§ **ACTIVITY**
Can you reproduce the listing below verbatim, from the line with "on the server." through the final line of the listing, with both of those lines included?

§ **RECORDS SUPPLIED**
□ □ □ □ □ □ □

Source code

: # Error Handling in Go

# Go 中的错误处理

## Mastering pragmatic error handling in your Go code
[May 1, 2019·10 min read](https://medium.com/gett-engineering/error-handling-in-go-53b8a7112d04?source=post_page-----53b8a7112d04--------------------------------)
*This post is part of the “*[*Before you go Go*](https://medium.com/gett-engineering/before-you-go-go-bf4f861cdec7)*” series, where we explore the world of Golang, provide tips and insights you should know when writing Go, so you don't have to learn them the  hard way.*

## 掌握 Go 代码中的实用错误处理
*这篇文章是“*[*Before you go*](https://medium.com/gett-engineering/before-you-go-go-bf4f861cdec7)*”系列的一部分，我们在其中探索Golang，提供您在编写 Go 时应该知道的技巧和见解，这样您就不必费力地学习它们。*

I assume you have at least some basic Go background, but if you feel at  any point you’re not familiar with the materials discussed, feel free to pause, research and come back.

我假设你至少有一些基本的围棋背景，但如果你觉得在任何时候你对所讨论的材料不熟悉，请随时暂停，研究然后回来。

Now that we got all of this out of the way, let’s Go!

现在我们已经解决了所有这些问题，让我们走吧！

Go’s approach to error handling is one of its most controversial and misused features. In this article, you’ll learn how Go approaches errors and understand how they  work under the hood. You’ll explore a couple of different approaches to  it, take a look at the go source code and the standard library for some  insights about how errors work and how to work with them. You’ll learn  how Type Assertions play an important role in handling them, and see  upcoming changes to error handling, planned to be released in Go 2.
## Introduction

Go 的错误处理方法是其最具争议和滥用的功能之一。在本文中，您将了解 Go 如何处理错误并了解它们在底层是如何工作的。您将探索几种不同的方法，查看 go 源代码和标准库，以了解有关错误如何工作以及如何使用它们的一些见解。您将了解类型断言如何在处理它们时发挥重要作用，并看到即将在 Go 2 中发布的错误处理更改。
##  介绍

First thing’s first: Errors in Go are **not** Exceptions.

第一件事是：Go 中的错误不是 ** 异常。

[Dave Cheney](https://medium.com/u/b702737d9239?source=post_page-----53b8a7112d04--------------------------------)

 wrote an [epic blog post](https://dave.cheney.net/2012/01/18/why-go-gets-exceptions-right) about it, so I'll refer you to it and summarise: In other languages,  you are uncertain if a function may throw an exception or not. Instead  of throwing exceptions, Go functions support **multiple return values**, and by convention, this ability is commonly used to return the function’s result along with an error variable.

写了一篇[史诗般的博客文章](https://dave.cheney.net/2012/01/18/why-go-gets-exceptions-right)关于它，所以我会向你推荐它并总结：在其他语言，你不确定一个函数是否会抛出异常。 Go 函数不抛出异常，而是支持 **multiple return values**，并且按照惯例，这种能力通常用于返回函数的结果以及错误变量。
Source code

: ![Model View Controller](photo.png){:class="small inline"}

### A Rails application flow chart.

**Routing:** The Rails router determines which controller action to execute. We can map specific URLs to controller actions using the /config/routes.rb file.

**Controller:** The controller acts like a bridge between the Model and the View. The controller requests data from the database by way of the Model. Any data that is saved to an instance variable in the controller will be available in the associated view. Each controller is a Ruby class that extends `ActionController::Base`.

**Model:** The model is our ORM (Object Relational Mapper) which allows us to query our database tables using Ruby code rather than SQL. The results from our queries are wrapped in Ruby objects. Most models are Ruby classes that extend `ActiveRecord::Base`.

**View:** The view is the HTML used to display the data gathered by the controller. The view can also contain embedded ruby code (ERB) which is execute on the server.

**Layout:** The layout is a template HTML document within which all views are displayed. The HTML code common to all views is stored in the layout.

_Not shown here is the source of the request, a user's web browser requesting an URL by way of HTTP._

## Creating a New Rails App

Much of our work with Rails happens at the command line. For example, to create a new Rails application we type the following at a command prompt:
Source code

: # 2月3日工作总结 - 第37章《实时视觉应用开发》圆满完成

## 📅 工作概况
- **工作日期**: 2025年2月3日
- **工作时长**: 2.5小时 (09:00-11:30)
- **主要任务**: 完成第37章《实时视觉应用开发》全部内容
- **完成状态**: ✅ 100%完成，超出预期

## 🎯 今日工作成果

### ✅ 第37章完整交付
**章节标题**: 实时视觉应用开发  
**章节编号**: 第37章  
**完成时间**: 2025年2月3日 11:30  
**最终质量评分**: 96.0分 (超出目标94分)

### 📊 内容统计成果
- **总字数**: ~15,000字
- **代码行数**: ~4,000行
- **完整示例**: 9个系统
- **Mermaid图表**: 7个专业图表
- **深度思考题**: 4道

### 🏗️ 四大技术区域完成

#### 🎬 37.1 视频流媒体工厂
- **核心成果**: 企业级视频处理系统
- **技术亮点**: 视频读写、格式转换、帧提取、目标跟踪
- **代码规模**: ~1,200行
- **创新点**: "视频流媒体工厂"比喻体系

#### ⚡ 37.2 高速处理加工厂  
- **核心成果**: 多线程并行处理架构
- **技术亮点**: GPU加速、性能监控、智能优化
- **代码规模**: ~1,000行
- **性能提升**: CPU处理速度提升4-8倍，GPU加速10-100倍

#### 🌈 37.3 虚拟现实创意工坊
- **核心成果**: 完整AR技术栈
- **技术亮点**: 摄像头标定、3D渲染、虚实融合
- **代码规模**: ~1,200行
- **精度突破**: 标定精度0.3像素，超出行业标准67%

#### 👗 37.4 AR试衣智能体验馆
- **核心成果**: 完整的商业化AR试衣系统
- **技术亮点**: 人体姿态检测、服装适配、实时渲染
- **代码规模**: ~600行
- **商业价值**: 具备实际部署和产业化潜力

□ □ □ □ □ □ □

§ **REPLY**
**View:** The view is the HTML used to display the data gathered by the controller. The view can also contain embedded ruby code (ERB) which is execute on the server.

**Layout:** The layout is a template HTML document within which all views are displayed. The HTML code common to all views is stored in the layout.

_Not shown here is the source of the request, a user's web browser requesting an URL by way of HTTP._

## Creating a New Rails App

Much of our work with Rails happens at the command line. For example, to create a new Rails application we type the following at a command prompt:
Source code

: # 2月3日工作总结 - 第37章《实时视觉应用开发》圆满完成

## 📅 工作概况
- **工作日期**: 2025年2月3日
- **工作时长**: 2.5小时 (09:00-11:30)
- **主要任务**: 完成第37章《实时视觉应用开发》全部内容
- **完成状态**: ✅ 100%完成，超出预期

## 🎯 今日工作成果

### ✅ 第37章完整交付
**章节标题**: 实时视觉应用开发  
**章节编号**: 第37章  
**完成时间**: 2025年2月3日 11:30  
**最终质量评分**: 96.0分 (超出目标94分)

### 📊 内容统计成果
- **总字数**: ~15,000字
- **代码行数**: ~4,000行
- **完整示例**: 9个系统
- **Mermaid图表**: 7个专业图表
- **深度思考题**: 4道

### 🏗️ 四大技术区域完成

#### 🎬 37.1 视频流媒体工厂
- **核心成果**: 企业级视频处理系统
- **技术亮点**: 视频读写、格式转换、帧提取、目标跟踪
- **代码规模**: ~1,200行
- **创新点**: "视频流媒体工厂"比喻体系

#### ⚡ 37.2 高速处理加工厂  
- **核心成果**: 多线程并行处理架构
- **技术亮点**: GPU加速、性能监控、智能优化
- **代码规模**: ~1,000行
- **性能提升**: CPU处理速度提升4-8倍，GPU加速10-100倍

#### 🌈 37.3 虚拟现实创意工坊
- **核心成果**: 完整AR技术栈
- **技术亮点**: 摄像头标定、3D渲染、虚实融合
- **代码规模**: ~1,200行
- **精度突破**: 标定精度0.3像素，超出行业标准67%

#### 👗 37.4 AR试衣智能体验馆
- **核心成果**: 完整的商业化AR试衣系统
- **技术亮点**: 人体姿态检测、服装适配、实时渲染
- **代码规模**: ~600行
- **商业价值**: 具备实际部署和产业化潜力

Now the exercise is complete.